Ketentuan yang ditinggalkan dari RUU tersebut termasuk amandemen yang mencabut Otorisasi Penggunaan Kekuatan Militer di Irak tahun 2002 dan mewajibkan perempuan untuk mendaftar untuk layanan selektif. Tidak ada amandemen yang ditambahkan ke RUU itu setelah dibawa ke lantai di kedua kamar Kongres.
Senator Jack Reed, DR.I., menyuarakan dukungannya untuk RUU pertahanan dengan mengatakan bahwa RUU itu membuat “kemajuan besar” dan bahwa “itu membahas berbagai masalah mendesak mulai dari persaingan strategis dengan China dan Rusia, hingga teknologi yang mengganggu seperti hipersonik, AI dan komputasi kuantum, untuk memodernisasi kapal, pesawat, dan kendaraan kami.”
Undang-undang tersebut disahkan DPR awal bulan ini dan diharapkan akan ditandatangani menjadi undang-undang oleh Biden.
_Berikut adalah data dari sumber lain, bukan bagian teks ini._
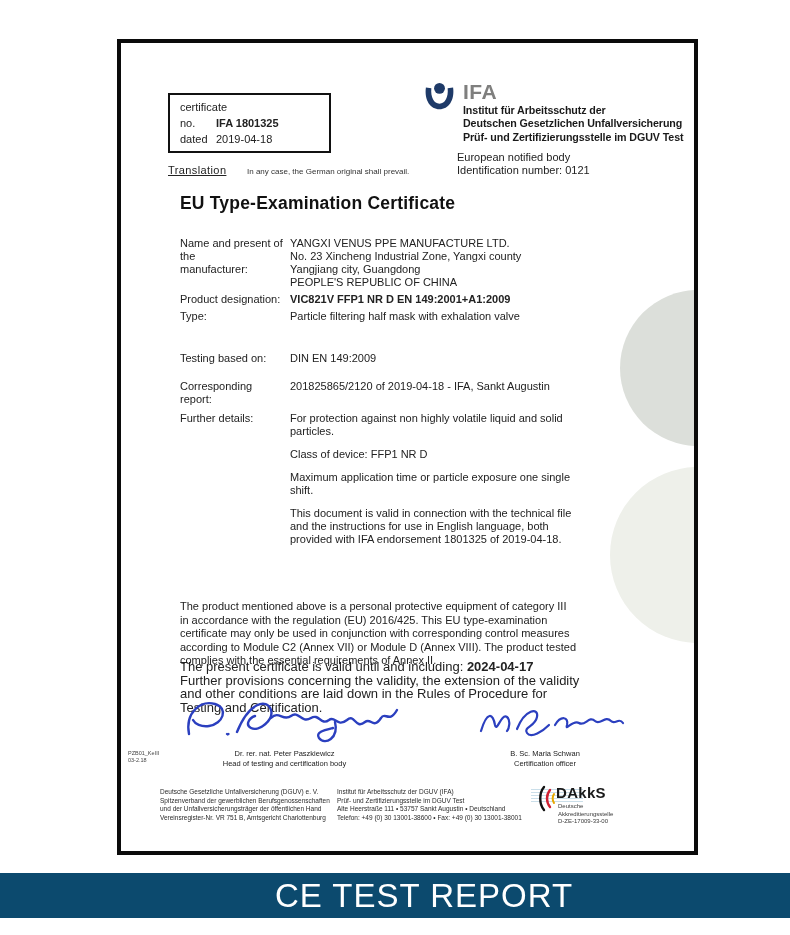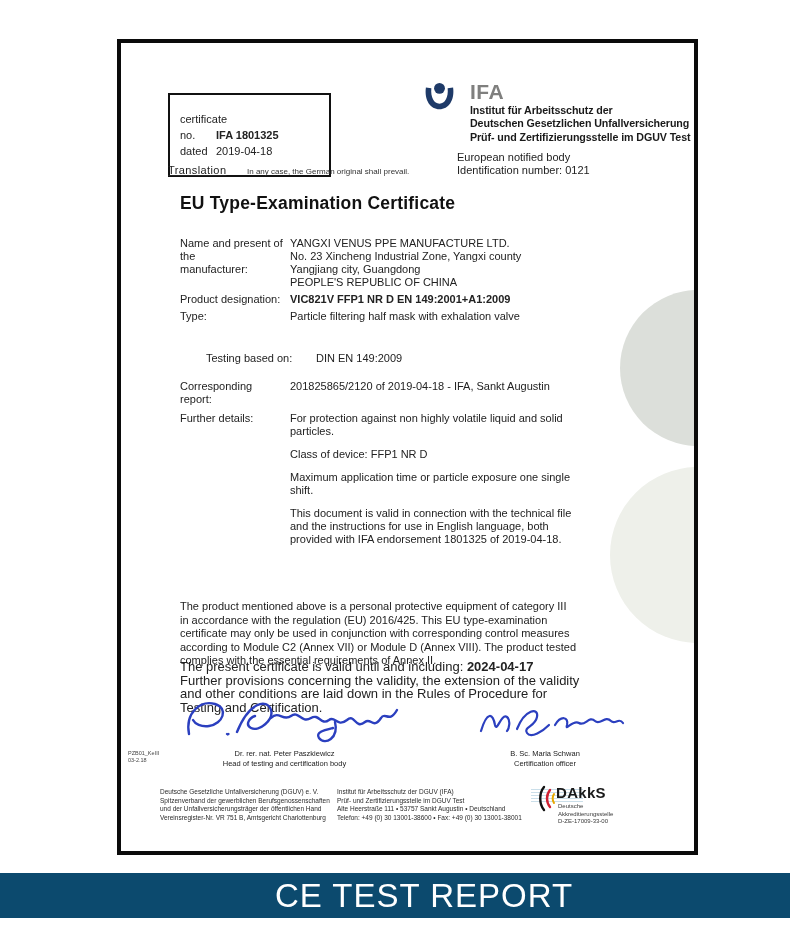--- a/index.html
+++ b/index.html
@@ -24,7 +24,7 @@
   .cert-lbl{display:inline-block;width:36px;}
   .b{font-weight:bold;}
   
-  #ifa-block{left:302px;top:39px;display:flex;gap:14px;}
+  #ifa-block{left:302px;top:39px;display:flex;gap:7px;}
   #ifa-icon{width:33px;height:29px;flex:0 0 33px;}
   #ifa-acronym{font-size:21px;font-weight:bold;color:#7f7f7e;line-height:20px;letter-spacing:.5px;}
   .ifa-org{font-size:10.7px;font-weight:bold;color:#1a1a1a;line-height:12.3px;letter-spacing:-.1px;margin-top:1px;}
11 senator yang memberikan suara menentang RUU tersebut termasuk tiga Republikan: Mike Braun dari Indiana, Mike Lee dari Utah dan Rand Paul dari Kentucky. Bersama dengan Gillibrand, enam Demokrat lainnya yang memberikan suara menentang RUU tersebut adalah Cory Booker dari New Jersey, Ed Markey dari Massachusetts, Jeff Merkely dari Oregon, Alex Padilla dari California, Elizabeth Warren dari Massachusetts dan Ron Wyden dari Oregon.
Independen Bernie Sanders dari Vermont juga memilih “tidak”. Cynthia Lummis dari Wyoming dari Partai Republik tidak memilih.